The expected answer is the set of lines in the data below between the line holding "M424 798 428 762" and the line holding "M500 414 749 243 788 227 848 210 963 184", inclusive, written out exactly.
** Opening Record extracts block **
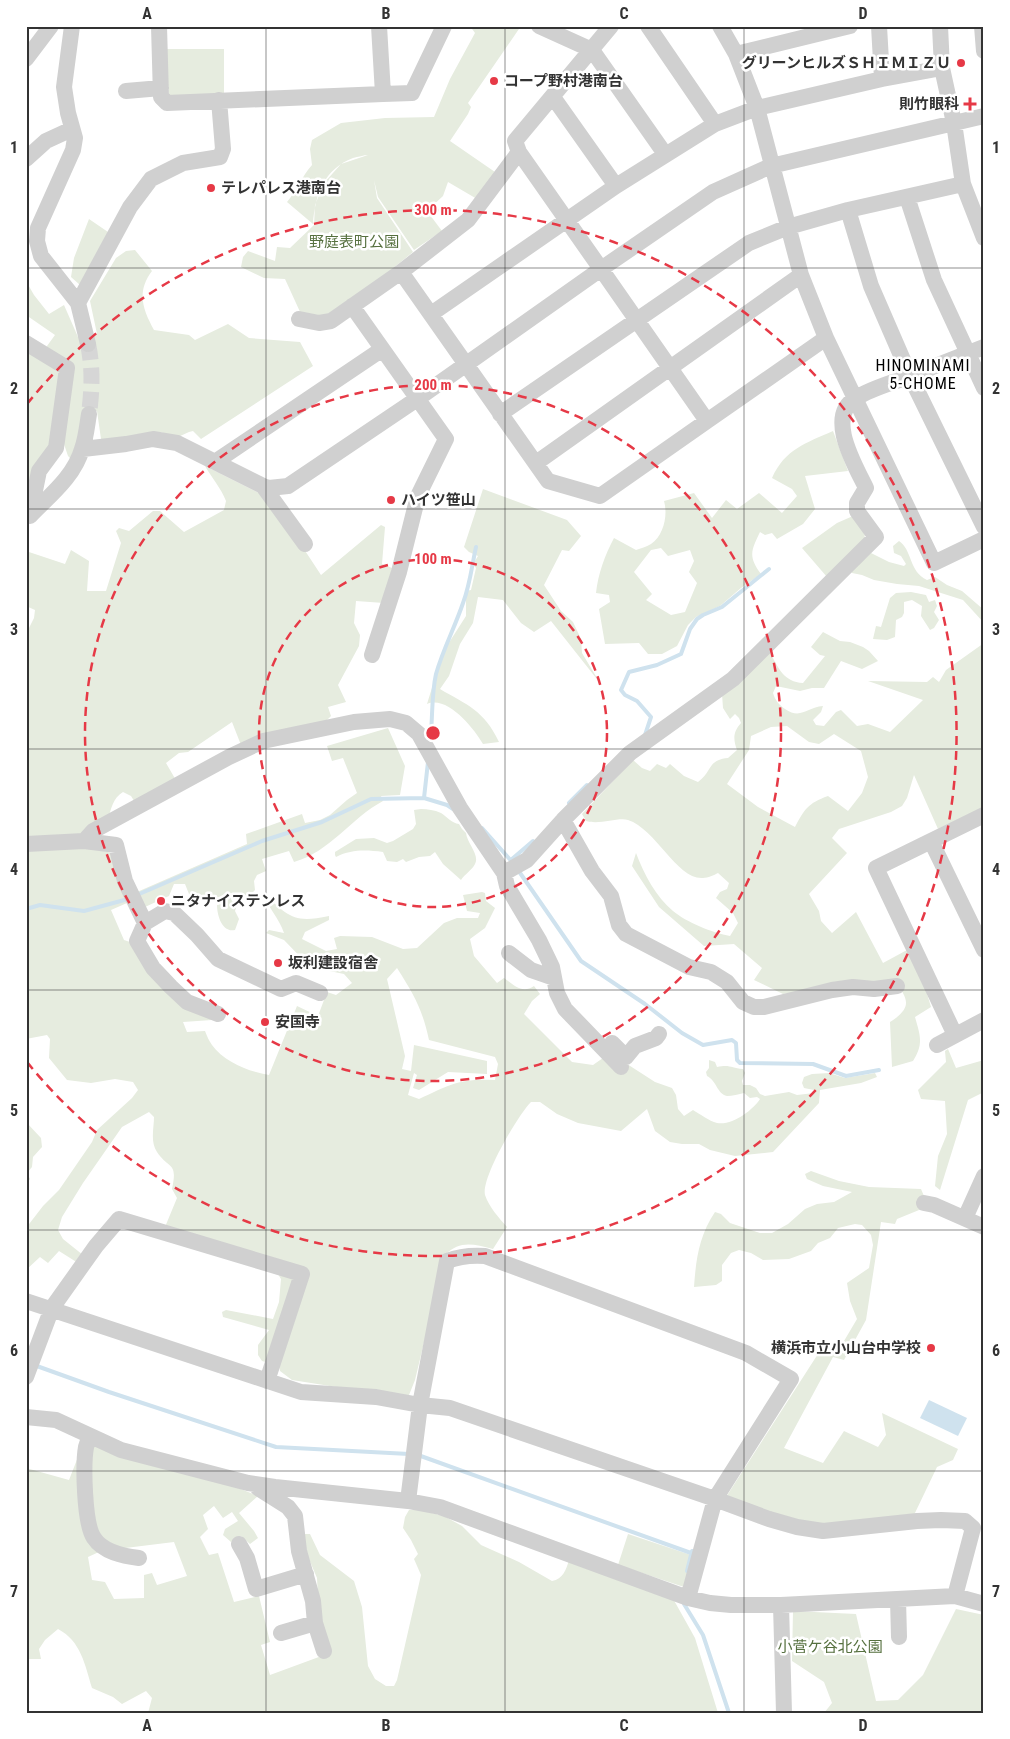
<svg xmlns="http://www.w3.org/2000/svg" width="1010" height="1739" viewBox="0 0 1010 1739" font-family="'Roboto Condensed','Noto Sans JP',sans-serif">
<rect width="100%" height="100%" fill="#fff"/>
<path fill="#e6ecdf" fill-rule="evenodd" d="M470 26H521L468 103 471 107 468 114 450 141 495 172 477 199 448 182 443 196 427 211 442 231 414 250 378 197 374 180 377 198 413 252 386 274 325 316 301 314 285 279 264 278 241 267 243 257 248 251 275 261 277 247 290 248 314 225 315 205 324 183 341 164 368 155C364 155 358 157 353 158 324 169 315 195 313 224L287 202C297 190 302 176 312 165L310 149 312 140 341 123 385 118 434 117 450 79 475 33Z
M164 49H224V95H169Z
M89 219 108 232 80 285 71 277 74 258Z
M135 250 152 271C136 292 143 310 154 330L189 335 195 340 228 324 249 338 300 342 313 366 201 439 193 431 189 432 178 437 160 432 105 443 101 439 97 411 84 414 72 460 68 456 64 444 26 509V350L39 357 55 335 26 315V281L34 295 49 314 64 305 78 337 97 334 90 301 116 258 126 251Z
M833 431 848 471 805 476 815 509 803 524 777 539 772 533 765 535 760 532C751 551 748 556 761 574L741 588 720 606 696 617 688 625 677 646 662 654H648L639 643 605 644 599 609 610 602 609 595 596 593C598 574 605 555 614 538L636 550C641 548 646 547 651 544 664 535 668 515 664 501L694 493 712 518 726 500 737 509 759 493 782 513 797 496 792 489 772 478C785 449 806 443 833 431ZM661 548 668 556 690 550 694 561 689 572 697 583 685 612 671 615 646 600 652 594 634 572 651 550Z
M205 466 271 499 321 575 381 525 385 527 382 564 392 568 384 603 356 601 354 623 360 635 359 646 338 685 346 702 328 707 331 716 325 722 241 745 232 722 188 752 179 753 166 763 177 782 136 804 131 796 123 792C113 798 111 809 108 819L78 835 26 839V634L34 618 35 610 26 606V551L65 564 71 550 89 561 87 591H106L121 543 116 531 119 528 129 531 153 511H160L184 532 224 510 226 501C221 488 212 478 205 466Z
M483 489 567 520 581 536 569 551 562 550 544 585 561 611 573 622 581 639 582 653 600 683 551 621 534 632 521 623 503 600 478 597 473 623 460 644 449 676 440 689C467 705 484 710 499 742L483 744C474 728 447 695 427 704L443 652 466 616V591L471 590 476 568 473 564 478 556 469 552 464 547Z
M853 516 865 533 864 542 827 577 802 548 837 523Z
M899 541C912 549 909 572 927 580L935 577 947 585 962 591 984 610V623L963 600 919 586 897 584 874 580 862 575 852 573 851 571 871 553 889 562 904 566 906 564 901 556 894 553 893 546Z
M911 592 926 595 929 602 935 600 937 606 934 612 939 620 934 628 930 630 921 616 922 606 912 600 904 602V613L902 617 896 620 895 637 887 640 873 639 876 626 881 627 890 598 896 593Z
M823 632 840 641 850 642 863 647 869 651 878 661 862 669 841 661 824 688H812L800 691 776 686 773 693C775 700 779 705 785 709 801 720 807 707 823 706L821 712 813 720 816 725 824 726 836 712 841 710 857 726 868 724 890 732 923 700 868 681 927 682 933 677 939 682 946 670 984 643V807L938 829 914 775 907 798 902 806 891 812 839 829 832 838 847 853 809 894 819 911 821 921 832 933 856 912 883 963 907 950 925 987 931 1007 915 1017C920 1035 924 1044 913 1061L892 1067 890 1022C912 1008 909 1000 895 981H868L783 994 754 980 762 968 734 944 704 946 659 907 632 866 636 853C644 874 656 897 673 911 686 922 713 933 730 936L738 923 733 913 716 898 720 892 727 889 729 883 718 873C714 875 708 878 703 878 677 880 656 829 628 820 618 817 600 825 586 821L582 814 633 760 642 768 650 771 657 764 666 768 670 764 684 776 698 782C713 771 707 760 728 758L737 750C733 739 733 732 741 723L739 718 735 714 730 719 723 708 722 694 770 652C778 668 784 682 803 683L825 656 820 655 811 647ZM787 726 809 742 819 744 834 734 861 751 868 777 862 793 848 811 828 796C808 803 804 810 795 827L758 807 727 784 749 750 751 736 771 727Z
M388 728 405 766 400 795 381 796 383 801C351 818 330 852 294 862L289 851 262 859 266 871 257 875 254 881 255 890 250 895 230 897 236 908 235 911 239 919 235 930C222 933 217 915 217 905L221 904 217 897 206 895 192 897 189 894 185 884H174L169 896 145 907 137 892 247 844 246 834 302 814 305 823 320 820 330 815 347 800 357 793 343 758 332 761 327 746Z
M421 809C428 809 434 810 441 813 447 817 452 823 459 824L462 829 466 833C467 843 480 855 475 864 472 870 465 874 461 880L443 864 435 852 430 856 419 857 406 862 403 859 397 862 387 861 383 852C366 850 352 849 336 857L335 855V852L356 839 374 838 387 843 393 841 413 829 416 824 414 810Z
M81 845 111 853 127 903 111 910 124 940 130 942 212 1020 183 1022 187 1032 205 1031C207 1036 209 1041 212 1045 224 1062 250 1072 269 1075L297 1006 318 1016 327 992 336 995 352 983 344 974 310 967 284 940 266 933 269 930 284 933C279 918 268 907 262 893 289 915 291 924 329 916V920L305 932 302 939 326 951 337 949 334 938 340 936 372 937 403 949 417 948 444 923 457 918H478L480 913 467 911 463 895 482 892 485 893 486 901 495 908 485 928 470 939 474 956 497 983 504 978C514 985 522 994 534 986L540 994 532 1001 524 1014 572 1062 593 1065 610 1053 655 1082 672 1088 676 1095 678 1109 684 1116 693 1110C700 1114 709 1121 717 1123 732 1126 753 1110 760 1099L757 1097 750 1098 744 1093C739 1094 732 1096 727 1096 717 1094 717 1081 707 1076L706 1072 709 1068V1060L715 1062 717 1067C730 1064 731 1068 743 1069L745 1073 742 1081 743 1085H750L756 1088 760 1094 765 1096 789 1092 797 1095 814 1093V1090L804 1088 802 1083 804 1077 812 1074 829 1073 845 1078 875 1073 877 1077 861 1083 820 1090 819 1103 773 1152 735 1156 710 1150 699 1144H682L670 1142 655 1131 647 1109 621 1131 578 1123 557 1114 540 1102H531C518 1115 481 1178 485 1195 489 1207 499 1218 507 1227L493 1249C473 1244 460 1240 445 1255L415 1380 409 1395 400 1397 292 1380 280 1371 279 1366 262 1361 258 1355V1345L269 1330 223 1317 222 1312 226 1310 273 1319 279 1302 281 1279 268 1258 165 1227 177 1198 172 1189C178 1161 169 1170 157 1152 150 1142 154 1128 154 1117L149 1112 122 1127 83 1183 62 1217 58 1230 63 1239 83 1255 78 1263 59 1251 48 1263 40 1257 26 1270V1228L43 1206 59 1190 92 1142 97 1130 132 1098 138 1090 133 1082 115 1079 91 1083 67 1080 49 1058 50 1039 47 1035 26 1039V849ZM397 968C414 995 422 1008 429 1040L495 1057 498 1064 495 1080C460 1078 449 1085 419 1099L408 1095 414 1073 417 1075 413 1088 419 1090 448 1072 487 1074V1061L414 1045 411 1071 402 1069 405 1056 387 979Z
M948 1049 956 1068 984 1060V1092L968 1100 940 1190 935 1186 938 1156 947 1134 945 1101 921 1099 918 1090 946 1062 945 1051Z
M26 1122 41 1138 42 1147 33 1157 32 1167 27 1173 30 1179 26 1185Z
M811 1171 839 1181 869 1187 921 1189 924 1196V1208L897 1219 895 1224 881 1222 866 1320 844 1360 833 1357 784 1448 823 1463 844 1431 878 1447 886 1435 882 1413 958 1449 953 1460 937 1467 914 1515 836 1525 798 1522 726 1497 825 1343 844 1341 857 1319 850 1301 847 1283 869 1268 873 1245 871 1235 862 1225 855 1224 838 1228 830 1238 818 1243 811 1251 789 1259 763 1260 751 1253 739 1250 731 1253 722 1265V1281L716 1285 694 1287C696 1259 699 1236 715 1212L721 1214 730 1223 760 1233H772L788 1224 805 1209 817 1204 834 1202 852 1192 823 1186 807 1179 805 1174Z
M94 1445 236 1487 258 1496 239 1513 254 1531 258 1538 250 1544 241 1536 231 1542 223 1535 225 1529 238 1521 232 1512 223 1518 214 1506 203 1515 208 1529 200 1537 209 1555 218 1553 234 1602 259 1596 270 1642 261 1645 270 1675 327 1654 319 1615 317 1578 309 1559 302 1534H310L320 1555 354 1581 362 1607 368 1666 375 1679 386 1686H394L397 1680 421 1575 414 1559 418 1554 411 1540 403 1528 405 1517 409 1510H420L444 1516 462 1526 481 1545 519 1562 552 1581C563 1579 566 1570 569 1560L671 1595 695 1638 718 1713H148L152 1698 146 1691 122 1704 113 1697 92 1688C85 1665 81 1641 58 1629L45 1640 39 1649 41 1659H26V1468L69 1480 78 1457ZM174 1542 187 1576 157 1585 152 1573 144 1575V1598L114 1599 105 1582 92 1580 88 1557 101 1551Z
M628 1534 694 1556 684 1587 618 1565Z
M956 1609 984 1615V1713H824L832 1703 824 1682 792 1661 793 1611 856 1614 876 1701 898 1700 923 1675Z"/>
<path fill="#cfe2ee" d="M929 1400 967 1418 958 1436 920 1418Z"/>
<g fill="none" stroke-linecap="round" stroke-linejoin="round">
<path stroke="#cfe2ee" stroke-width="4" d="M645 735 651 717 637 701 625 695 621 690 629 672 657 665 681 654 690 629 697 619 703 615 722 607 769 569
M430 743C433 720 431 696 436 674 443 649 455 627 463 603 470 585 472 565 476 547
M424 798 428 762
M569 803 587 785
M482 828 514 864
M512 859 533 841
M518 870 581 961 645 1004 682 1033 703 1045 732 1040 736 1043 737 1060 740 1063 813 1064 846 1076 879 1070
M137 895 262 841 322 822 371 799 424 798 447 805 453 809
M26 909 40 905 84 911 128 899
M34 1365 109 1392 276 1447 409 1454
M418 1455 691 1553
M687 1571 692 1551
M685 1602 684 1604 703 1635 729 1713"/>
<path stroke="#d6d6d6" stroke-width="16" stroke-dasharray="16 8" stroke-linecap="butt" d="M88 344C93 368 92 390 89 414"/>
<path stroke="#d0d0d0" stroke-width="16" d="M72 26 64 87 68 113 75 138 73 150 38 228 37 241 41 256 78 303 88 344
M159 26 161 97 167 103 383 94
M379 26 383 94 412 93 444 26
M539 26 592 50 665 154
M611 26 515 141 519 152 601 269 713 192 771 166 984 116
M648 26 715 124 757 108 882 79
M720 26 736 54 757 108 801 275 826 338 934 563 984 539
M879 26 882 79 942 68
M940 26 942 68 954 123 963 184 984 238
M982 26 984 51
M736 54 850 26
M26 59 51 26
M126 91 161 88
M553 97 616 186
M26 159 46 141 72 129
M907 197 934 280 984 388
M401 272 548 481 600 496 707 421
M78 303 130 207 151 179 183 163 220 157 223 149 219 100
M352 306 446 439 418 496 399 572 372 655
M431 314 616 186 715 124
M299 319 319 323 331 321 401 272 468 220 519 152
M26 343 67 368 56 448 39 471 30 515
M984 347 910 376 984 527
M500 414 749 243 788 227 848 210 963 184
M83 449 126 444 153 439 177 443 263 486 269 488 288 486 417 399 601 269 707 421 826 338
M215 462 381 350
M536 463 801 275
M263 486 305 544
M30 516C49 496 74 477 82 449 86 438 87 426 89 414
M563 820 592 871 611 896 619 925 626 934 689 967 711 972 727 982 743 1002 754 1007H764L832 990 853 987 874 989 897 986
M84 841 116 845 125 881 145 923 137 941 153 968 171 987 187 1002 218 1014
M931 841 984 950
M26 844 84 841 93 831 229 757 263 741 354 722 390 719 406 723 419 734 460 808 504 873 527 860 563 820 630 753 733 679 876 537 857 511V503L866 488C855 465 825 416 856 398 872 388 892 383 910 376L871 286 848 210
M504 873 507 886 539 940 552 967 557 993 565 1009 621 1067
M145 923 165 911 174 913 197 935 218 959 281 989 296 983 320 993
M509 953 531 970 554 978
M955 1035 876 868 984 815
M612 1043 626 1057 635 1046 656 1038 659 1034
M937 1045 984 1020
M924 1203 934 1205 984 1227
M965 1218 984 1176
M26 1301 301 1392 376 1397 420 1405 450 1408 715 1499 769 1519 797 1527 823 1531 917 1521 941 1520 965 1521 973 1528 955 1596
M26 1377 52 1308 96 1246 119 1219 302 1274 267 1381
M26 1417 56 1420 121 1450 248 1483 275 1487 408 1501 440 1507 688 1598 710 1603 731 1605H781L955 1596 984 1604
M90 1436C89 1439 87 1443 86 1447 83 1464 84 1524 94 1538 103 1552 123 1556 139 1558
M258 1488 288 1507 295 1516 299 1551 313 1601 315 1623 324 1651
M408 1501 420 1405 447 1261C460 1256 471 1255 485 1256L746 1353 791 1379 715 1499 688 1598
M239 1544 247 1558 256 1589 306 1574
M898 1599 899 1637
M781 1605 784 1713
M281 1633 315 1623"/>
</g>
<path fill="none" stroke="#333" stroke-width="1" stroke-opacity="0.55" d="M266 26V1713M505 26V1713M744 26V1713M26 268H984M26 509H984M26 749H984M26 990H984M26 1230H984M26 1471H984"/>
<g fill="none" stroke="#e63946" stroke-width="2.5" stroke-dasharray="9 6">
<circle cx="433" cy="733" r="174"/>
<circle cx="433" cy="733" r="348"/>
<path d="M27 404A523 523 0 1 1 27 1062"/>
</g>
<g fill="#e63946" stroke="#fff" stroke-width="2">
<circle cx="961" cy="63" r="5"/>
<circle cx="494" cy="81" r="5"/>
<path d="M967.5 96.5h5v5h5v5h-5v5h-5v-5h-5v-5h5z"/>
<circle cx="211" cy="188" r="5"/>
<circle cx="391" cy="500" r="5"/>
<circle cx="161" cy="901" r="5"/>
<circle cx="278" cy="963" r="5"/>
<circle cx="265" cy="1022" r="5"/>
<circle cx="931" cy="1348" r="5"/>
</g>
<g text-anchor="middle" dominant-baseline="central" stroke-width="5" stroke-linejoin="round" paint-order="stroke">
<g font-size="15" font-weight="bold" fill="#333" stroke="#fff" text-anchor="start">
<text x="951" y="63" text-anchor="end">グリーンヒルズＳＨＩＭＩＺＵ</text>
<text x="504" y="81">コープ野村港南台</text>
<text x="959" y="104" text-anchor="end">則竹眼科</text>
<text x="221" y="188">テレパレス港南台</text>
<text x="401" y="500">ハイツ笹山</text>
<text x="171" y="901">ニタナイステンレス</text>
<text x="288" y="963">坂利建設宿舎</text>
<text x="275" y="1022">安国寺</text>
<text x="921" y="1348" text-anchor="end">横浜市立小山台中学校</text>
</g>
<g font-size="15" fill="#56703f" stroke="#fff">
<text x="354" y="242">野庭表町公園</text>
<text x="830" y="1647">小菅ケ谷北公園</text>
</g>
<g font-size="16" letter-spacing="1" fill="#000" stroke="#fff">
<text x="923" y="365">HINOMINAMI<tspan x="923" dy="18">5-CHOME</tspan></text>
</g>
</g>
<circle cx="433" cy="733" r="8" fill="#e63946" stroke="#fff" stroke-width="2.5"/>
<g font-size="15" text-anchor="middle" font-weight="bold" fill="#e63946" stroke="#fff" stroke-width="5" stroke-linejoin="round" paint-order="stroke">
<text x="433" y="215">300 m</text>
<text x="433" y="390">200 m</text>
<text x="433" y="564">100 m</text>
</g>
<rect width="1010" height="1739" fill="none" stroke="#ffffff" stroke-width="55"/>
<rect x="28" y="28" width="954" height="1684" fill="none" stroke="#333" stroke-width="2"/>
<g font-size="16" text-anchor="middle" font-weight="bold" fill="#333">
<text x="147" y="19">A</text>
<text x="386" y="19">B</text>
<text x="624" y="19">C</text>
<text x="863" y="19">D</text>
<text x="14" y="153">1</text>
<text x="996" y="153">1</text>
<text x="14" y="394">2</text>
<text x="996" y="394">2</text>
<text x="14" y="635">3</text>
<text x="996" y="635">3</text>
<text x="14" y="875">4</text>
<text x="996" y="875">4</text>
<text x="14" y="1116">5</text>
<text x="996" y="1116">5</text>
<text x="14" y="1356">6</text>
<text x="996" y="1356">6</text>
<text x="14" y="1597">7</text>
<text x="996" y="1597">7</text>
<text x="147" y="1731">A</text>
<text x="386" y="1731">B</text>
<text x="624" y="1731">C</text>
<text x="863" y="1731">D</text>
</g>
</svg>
** Closing Record extracts block **
_Expected answer:_
M424 798 428 762
M569 803 587 785
M482 828 514 864
M512 859 533 841
M518 870 581 961 645 1004 682 1033 703 1045 732 1040 736 1043 737 1060 740 1063 813 1064 846 1076 879 1070
M137 895 262 841 322 822 371 799 424 798 447 805 453 809
M26 909 40 905 84 911 128 899
M34 1365 109 1392 276 1447 409 1454
M418 1455 691 1553
M687 1571 692 1551
M685 1602 684 1604 703 1635 729 1713"/>
<path stroke="#d6d6d6" stroke-width="16" stroke-dasharray="16 8" stroke-linecap="butt" d="M88 344C93 368 92 390 89 414"/>
<path stroke="#d0d0d0" stroke-width="16" d="M72 26 64 87 68 113 75 138 73 150 38 228 37 241 41 256 78 303 88 344
M159 26 161 97 167 103 383 94
M379 26 383 94 412 93 444 26
M539 26 592 50 665 154
M611 26 515 141 519 152 601 269 713 192 771 166 984 116
M648 26 715 124 757 108 882 79
M720 26 736 54 757 108 801 275 826 338 934 563 984 539
M879 26 882 79 942 68
M940 26 942 68 954 123 963 184 984 238
M982 26 984 51
M736 54 850 26
M26 59 51 26
M126 91 161 88
M553 97 616 186
M26 159 46 141 72 129
M907 197 934 280 984 388
M401 272 548 481 600 496 707 421
M78 303 130 207 151 179 183 163 220 157 223 149 219 100
M352 306 446 439 418 496 399 572 372 655
M431 314 616 186 715 124
M299 319 319 323 331 321 401 272 468 220 519 152
M26 343 67 368 56 448 39 471 30 515
M984 347 910 376 984 527
M500 414 749 243 788 227 848 210 963 184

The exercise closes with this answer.